On Sunday, hackers broke into the popular NFT registration site Premint and made off with 320 stolen NFTs and more than $400,000 in profit. This was one of the biggest hacks of the year.
A blockchain security company called CertiK says that hackers broke into the Premint website on Sunday by using bad JavaScript code. Then, as a security measure, they added a pop-up to the site that asked visitors to confirm that they owned the wallet.
Several people saw that the pop-up was fake and used Twitter and Discord to tell others not to follow its instructions. Still, the hackers had already tricked a lot of Premint customers in just a few minutes.
The stolen NFTs were from popular collections like Goblintown, Otherside, Moonbirds Oddities, and Bored Ape Yacht Club. As soon as the hackers got their hands on these NFTs, they started selling them on sites like OpenSea. One stolen Bored Ape sold for 89 ETH, which is about $132,000.
By selling all 320 stolen NFTs on Sunday, the hackers made 275 ETH, which is a little more than $400,000.
After that, the money was sent to Tornado Cash, a service that pools and mixes the bitcoin deposits of multiple users. This basically erases the digital trail that blockchain transactions usually leave behind. Cybercriminals often use services like Tornado Cash to “clean” bitcoins that they have stolen.
Yesterday, Premint went to Twitter to admit that their accounts had been hacked and to reassure users that most of their accounts were still safe. “Thanks to the great Web3 community sharing warnings, only a small number of people fell for this,” the business said in a tweet.

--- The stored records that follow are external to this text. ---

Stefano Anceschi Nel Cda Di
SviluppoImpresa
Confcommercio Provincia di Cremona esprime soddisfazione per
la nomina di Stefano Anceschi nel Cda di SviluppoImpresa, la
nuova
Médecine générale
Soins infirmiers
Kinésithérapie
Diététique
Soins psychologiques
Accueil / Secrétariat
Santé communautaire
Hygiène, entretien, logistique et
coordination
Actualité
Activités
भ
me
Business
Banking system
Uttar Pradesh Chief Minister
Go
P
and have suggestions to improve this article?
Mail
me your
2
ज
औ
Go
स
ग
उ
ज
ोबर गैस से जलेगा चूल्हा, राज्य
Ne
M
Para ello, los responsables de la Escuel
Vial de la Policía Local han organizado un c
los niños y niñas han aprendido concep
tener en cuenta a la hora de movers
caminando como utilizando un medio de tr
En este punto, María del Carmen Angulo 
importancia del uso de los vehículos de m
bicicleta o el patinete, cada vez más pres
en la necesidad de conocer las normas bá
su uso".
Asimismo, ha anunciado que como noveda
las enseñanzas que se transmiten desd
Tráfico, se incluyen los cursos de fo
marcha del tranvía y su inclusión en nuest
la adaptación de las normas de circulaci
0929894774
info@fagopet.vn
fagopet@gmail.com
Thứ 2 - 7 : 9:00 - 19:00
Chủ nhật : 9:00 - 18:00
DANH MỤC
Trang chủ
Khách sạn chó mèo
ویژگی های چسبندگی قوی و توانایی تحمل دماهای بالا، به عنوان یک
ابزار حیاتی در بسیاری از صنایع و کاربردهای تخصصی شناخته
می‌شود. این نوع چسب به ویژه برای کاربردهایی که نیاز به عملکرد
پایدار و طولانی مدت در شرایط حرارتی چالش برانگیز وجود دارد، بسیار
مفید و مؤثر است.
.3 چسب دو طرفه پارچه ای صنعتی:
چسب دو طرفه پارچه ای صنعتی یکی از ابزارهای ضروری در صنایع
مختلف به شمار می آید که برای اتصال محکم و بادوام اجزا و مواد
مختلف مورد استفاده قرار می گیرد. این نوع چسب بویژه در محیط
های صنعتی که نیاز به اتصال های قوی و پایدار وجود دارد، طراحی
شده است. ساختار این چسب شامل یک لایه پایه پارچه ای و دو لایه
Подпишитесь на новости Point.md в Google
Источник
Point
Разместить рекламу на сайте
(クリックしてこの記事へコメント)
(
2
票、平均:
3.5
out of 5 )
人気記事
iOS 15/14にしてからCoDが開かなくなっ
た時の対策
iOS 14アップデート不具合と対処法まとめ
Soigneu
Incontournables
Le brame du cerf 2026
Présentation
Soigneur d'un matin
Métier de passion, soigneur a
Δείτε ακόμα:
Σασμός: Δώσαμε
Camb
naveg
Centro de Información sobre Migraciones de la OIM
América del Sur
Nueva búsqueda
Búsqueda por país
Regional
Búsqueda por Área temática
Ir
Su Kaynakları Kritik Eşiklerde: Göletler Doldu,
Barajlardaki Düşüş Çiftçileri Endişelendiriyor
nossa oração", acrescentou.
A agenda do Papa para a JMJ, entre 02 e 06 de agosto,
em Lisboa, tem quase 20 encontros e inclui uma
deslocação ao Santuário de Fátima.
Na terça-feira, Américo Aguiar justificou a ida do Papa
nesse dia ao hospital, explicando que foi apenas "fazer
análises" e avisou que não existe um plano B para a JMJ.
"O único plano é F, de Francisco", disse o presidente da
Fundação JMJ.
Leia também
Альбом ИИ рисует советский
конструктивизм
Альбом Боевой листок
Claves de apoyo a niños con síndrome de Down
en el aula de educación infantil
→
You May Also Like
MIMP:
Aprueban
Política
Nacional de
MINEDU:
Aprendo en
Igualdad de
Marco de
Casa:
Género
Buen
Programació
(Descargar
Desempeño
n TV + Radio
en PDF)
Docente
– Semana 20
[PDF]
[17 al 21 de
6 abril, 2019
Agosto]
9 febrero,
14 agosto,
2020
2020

Several Premint users, though, noticed that the hacked site stayed up for about 10 hours after hackers broke in early Sunday morning. Others were upset about losing their digital assets and asked Premint if it would put the value of the stolen NFTs back into their accounts.
Premint has since started to make a list of all the NFTs that were taken in the breach. The company wouldn’t say anything on the record to Decrypt.
In what might be seen as an ironic twist, the company had planned to announce a new security feature in the days before the hack: the ability to log in to Premint through Twitter or Discord. This would have let users access the site without directly entering wallet data. Anyone who used this method to log in to Premint would have been safe from yesterday’s hack.
But the functionality had not been made public yet. After what happened on Sunday, the people in charge of Premint decided to launch the feature a few days earlier than planned:
The attack is just the latest scam to hit the NFT business, which made $25 billion in sales last year. In February, a phishing scam on OpenSea stole almost $1.7 million in NFTs. In April, someone broke into the Instagram account of the Bored Ape Yacht Club and stole $2.8 million in NFT. Last month, actor Seth Green spent almost $300,000 to get back a stolen Bored Ape NFT that he wanted to use as the center of a new TV show.
Even though a lot of money flows through the NFT market, the security of these assets remains a concern, especially when they are tied to centralized companies like Premint.
“Security is the biggest thing not taken serious[ly] in the crypto space.” said one Premit user.
The post Premint Hack Steals More Than 300 NFTs and $400,000 in Ethereum appeared first on NFT News Pro.